Когда тебя зовет эхо – надо идти
Найти самому нужное место в Иерусалиме – невозможно. Улицы меняют религию и название, переходя из квартала в квартал; время продается на вес со скидкой, ты думаешь, что отдал деньги, а оказалось, что душу. Завтра не будет, говорит тебе Иерусалим. И знаешь почему? Здесь никогда не бывает завтра. Ты окружен тенями, и даже когда эти тени – люди, они все равно тени. И ты не идешь, ты плывешь в этом сгустившемся времени. Долго, очень долго. Когда брассом, а когда по-собачьи. Мимо тебя проплывают города, пророки и обертки от гамбургеров. И только когда ты устаешь плыть и ложишься на спину – тогда Иерусалим сам выносит тебя в нужное место.

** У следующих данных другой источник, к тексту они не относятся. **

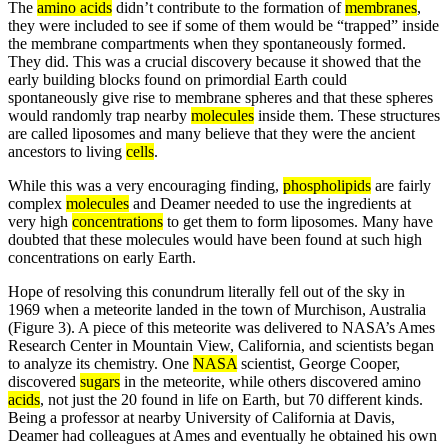
The
amino acids
didn’t contribute to the formation of
membranes
,
they were included to see if some of them would be “trapped” inside
the membrane compartments when they spontaneously formed.
They did. This was a crucial discovery because it showed that the
early building blocks found on primordial Earth could
spontaneously give rise to membrane spheres and that these spheres
would randomly trap nearby
molecules
inside them. These structures
are called liposomes and many believe that they were the ancient
ancestors to living
cells
.
While this was a very encouraging finding,
phospholipids
are fairly
complex
molecules
and Deamer needed to use the ingredients at
very high
concentrations
to get them to form liposomes. Many have
doubted that these molecules would have been found at such high
concentrations on early Earth.
Hope of resolving this conundrum literally fell out of the sky in
1969 when a meteorite landed in the town of Murchison, Australia
(Figure 3). A piece of this meteorite was delivered to NASA’s Ames
Research Center in Mountain View, California, and scientists began
to analyze its chemistry. One
NASA
scientist, George Cooper,
discovered
sugars
in the meteorite, while others discovered amino
acids
, not just the 20 found in life on Earth, but 70 different kinds.
Being a professor at nearby University of California at Davis,
Deamer had colleagues at Ames and eventually he obtained his own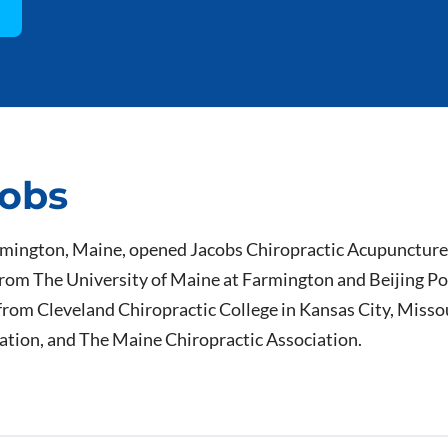
cobs
rmington, Maine, opened Jacobs Chiropractic Acupuncture 
rom The University of Maine at Farmington and Beijing Pol
from Cleveland Chiropractic College in Kansas City, Missou
iation, and The Maine Chiropractic Association.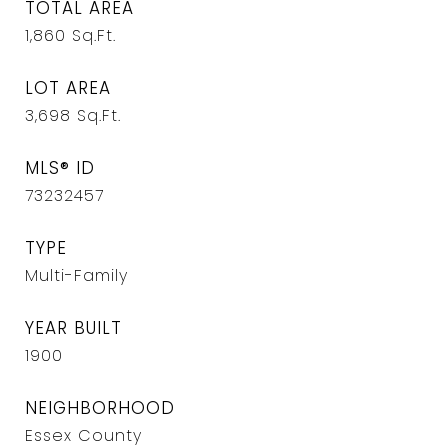
TOTAL AREA
1,860
Sq.Ft.
LOT AREA
3,698
Sq.Ft.
MLS® ID
73232457
TYPE
Multi-Family
YEAR BUILT
1900
NEIGHBORHOOD
Essex County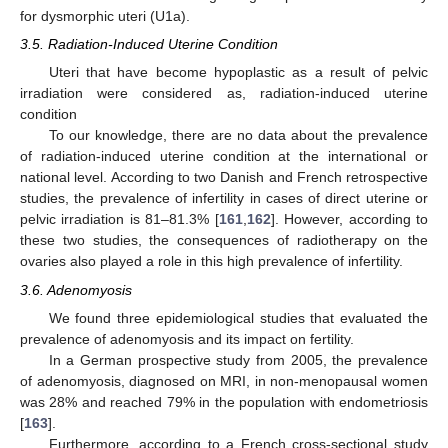
for dysmorphic uteri (U1a).
3.5. Radiation-Induced Uterine Condition
Uteri that have become hypoplastic as a result of pelvic
irradiation were considered as, radiation-induced uterine
condition
To our knowledge, there are no data about the prevalence
of radiation-induced uterine condition at the international or
national level. According to two Danish and French retrospective
studies, the prevalence of infertility in cases of direct uterine or
pelvic irradiation is 81–81.3% [
161
,
162
]. However, according to
these two studies, the consequences of radiotherapy on the
ovaries also played a role in this high prevalence of infertility.
3.6. Adenomyosis
We found three epidemiological studies that evaluated the
prevalence of adenomyosis and its impact on fertility.
In a German prospective study from 2005, the prevalence
of adenomyosis, diagnosed on MRI, in non-menopausal women
was 28% and reached 79% in the population with endometriosis
[
163
].
Furthermore, according to a French cross-sectional study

Меня Иерусалим вынес в какой-то закрытый стенами дворик метра три на четыре, причем входа в этот дворик не было. И выхода тоже. Наверное, Иерусалим опустил меня туда сверху. Или снизу. Там не было неба – все было закрыто какими-то мостиками, галереями между домами, которые пересекались, превращаясь в паутину, которую сплел Иерусалим. По углам дворика сидели люди с какими-то неправильными, словно вырезанными из того же камня, что и дома вокруг, лицами. Причем ни там, ни там резчик не особо старался. Люди были похожи на дома, а дома на тени. Сквозь камень проросло оливковое дерево, и прошлое Иерусалима качалось на его ветках. И где-то играла музыка. Вернее, это была какая-то послемузыка. Эхо. В 72-м Pink Floyd сыграли свое «Эхо» руинам Помпеи, и пока не умерло эхо этого «Эха», мертвые камни удивленно шептали друг другу: а эти живые что-то знают про нас – мертвых. Вот такой шепот клубился из полуоткрытой двери в самом углу двора, на двери была покрытая патиной табличка с надписью «Кинотеатр», а куда-то вниз вели каменные ступени. Когда тебя зовет эхо – надо идти. И я пошел вниз.
Страсти по Андрею
Это был какой-то вымирающий вид кинотеатров. А может, и уже вымерший. Фойе – если это вообще можно было назвать фойе – казалось, было выбито в скале. Причем тогда же, когда был построен Второй храм. А может, даже Первый. Темно-красная занавеска отделяла зрительный зал, а у этой занавески сидела праматерь Рахель и проверяла билеты. Ну, может, не именно Рахель, но это явно была одна из праматерей Израиля, которая не умерла, дав жизнь одному из колен Израилевых, а тихо спустилась сюда по ступенькам и села около красной занавески, чтобы проверять билеты. Мой электронный билет – тот, что дал мне сосед снизу, – Рахель ничуть не удивил. Хотя чего ей удивляться после того, как она ждала семь лет свадьбы с Иаковом, а вместо нее под фату – ну и под Иакова, соответственно, – ее старшую сестру Лею засунули. Рахель потом еще семь лет ждала. Да и еще в ее жизни много чего удивительного было; так что мой электронный билет ее не удивил, и она пропустила меня в зал. А вот я – удивился. Фильм с Евой Грин – кажется, это была «Проксима» – как раз закончился и начался следующий – «Андрей Рублев». Я вообще фильмы Тарковского не глазами смотрю, а кожей. Но с его «Страстями по Андрею» – с ними вообще все непросто. Я его первый раз лет в пятнадцать посмотрел. Или в четырнадцать. В общем, еще до Даши. Ничего не помню, как стерто. После сеанса нашел себя в соседнем дворе с полупустой бутылкой водки, как покупал, как пил, как вообще вышел из кинотеатра и попал в этот соседний двор – ничего не помню. Помню, что была зима, а куртку свою я оставил в кинотеатре. Это не просто куртка была – это была военная куртка, как у Алена Делона. Юный Ален Делон ее носил, чтобы было удобнее согревать всех щенков, которых он встречал по пути. И я полгода у бабушки клянчил, чтобы она мне такую купила. Короче, соврал что-то бабушке и доходил до весны в том, что еще от отца осталось. А «Рублева» – через несколько лет – еще раз посмотрел. Вернее, начал смотреть и не смог. Нет, не так. Не «не смог» – а не готов. Не готов к этому предельному отчаянию Андрея Тарковского. Отчаянию, возникающему не у того, кто пристально всматривается в Бога, а у того, кто уже измерил пределы Бога. И вышел за эти пределы.